§ RECORDS FOR THE TASK
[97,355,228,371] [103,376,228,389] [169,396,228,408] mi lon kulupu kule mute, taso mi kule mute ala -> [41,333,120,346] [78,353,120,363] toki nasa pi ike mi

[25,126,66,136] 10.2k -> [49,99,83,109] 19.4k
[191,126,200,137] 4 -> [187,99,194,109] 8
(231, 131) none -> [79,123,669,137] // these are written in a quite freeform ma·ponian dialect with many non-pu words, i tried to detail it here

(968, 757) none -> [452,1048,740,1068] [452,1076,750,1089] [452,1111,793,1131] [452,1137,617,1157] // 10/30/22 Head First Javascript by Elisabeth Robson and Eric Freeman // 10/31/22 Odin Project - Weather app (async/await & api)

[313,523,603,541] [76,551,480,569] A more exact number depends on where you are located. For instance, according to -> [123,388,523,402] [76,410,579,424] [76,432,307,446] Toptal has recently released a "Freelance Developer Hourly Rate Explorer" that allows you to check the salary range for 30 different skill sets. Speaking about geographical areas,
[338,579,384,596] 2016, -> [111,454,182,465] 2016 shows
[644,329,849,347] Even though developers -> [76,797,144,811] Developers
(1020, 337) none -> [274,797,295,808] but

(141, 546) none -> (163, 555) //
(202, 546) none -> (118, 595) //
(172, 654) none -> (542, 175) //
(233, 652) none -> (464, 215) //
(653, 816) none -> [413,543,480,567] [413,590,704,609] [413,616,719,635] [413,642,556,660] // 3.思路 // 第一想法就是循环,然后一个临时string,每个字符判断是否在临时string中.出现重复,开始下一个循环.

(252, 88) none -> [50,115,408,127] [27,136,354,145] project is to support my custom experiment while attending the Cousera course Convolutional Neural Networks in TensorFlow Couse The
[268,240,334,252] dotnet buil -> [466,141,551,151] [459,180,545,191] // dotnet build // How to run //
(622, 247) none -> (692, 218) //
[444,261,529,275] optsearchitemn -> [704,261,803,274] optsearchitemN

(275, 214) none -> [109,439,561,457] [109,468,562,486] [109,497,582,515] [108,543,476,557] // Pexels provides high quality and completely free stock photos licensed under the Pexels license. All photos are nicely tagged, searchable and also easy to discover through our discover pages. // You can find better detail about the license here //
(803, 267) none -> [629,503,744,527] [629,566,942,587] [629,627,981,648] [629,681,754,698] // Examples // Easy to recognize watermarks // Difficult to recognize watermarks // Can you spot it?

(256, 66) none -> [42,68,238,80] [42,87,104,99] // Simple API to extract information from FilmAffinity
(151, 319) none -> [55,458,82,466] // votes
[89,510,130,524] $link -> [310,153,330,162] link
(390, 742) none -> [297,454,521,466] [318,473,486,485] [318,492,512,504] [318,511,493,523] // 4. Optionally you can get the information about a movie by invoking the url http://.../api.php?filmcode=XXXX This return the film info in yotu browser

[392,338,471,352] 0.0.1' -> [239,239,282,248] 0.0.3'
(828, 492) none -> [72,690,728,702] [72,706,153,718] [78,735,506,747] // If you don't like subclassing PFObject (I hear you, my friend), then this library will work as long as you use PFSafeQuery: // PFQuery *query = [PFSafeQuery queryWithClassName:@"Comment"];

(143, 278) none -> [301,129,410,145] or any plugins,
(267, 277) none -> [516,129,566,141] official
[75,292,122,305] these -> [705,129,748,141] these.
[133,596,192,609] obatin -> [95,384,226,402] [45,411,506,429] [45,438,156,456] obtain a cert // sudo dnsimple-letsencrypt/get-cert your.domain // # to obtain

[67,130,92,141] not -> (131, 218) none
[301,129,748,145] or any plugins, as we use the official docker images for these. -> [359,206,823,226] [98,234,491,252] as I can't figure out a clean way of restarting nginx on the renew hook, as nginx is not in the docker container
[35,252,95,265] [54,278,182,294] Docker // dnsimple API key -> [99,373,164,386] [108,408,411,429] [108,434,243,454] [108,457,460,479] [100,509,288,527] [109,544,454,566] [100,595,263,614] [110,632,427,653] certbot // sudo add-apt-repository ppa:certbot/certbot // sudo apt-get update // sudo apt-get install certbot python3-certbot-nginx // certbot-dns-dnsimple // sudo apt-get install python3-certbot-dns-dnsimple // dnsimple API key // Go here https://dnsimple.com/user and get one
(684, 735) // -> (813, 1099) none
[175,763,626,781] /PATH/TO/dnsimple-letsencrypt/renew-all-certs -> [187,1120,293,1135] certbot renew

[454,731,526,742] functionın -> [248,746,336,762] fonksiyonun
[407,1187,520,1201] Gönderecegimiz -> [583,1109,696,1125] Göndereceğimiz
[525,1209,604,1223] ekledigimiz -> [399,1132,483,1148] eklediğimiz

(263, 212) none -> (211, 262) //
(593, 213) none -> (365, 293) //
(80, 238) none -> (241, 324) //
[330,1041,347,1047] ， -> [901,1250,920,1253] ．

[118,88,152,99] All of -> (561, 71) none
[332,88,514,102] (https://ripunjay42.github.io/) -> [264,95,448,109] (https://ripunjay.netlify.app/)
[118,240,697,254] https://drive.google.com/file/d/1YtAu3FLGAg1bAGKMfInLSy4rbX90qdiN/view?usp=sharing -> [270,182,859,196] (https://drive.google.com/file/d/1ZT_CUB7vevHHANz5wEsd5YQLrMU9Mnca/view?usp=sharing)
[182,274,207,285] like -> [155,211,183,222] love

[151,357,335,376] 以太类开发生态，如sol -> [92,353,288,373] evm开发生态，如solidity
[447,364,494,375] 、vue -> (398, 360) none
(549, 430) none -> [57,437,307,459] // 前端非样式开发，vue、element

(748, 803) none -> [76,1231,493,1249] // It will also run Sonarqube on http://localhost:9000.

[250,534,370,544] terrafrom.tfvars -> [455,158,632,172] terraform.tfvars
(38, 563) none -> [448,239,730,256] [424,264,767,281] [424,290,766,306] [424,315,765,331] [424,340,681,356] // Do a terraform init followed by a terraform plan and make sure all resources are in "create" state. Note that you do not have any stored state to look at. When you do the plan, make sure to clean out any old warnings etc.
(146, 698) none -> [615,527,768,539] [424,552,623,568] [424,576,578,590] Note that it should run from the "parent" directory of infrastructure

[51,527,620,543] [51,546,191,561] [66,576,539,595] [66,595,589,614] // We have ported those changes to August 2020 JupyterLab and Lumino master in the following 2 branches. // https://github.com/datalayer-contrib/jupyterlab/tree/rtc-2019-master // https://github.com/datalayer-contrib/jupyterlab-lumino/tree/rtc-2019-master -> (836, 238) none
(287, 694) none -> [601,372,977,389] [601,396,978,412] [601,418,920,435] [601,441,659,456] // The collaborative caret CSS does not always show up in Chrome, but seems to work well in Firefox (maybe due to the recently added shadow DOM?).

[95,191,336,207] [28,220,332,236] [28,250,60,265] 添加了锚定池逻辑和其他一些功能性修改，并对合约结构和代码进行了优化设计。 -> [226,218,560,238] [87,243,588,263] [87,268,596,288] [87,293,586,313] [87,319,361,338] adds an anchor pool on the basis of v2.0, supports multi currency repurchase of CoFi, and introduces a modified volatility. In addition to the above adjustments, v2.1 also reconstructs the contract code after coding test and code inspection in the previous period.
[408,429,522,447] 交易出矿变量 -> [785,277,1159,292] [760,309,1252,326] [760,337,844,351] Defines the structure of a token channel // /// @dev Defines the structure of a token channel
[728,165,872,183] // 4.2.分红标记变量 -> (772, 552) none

§ WHAT IS BEING ASKED
Please give an exact copy of the lines above, beginning with the line containing "(622, 247) none -> (692, 218) //" and running through the line containing "[444,261,529,275] optsearchitemn ->", and of no other lines.

§ EXERCISE RESULT
(622, 247) none -> (692, 218) //
[444,261,529,275] optsearchitemn -> [704,261,803,274] optsearchitemN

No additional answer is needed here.